Deadtoast manages this mix of controlled chaos through some incredibly intelligent level design. Deadtoast constructs almost every area of My Friend Pedro as a series of contained encounters. Running through office blacks and abandoned warehouses, Pedro and co come up against closed doors and new unexplored stairwells where a range of guards mill around waiting for trouble. It’s like a well-prepared movie set piece. These staged attacks add a nice element of strategy to the game’s visceral moments. Before bursting into action, all guns blazing, it allows players to devise an approach to a particular scenario.
When it’s go time, the game’s protagonist can jump in, shooting, dodging, and ricocheting shots around a room to bring some style to the action. This movement in confined spaces is one of the utter joys of My Friend Pedro. Straight lines are all very well and good but Pedro’s fleshy compatriot is capable of far more than simply running and gunning. Launching from walls, flipping over obstacles, or dodging incoming flak allows attacking players to cut through the air, stylishly dispatching lead over flummoxed enemies. Split targeting controls allow players to take on more than one enemy at a time and helps separate the mindless grunt from the seasoned assassin. This turns the game’s masked assassin into a whirling ballet of death, dishing out backhanded shotgun shells and even fly kicking decapitated parts across the room. This fast-paced combat rarely fails to impress and never gets old, mostly thanks to a steady influx of new mechanics.
Puree Fun
Zip wires, motorbikes pursuits, and even skateboarding challenges all keep the joy of movement fresh and Navie D’s pounding electric bass and synthetic tunes drive players through the action. Tracks like Cave Crawl and Neural Scrub act like a metronome of carnage pushing players to dole out death with an arsenal of deeply satisfying weapons. Shotguns, Uzis, and pistols are included and dual wielding provides an extra element of skill to proceedings. The selection of available weapons and a limited ammo supply even adds just a tiny bit more thoughtful play to each of the encounters.

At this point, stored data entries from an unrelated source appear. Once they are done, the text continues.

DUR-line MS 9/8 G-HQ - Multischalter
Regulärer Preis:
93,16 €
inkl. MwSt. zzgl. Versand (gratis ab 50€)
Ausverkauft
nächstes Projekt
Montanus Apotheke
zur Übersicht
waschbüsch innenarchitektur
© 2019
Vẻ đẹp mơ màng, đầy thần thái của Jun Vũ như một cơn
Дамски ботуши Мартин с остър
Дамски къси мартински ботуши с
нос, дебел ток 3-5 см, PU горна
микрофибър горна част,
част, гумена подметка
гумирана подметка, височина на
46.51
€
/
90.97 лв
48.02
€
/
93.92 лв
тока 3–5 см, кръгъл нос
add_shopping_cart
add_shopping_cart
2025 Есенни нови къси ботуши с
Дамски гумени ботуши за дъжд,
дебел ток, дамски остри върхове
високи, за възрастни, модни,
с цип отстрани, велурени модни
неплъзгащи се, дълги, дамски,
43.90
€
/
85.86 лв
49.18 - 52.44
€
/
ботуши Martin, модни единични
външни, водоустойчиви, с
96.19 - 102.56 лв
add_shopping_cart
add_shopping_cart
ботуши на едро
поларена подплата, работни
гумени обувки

These encounters are, however, not backed up by much of a narrative and why would they be. The story behind this manic murder scene is about as flimsy as any 90s action movie and exactly what we would come to expect from a Devolver title. It is knowingly kitsch, relying on the gameplay to drag you through. That is the part of the cathartic fun of My Friend Pedro. Somehow Deadtoast has managed to embody the same beautiful violence that makes movies like the Raid or Joh Wick such an utter joy to watch and they are clearly fully aware of this. Make it all the way through the minutes that make up each level and you will find yourself staring at a scoreboard and it isn’t just about kill count. The game actively rewards stylish takedowns and long-running killstreaks. My Friend Pedro isn’t just about executing your enemies, it’s about doing it with all the flair that you can muster.
That is the reason to play My Friend Pedro in a nutshell, although bananas don’t have shells. My Friend Pedro is beautiful violence. Just like Doom, it takes a simple idea and builds an unrelenting pace. It is an unyielding and remarkable display of carnage that will keep any assassin’s finger twitching. Never before have I rolled across a skateboard ramp, performing a kickflip while talking to a banana and shooting two mobsters in the face with Uzis. Get this game, get it now!. If you are interested in taking on this assignment, My Friend Pedro is out now on PC and Nintendo Switch.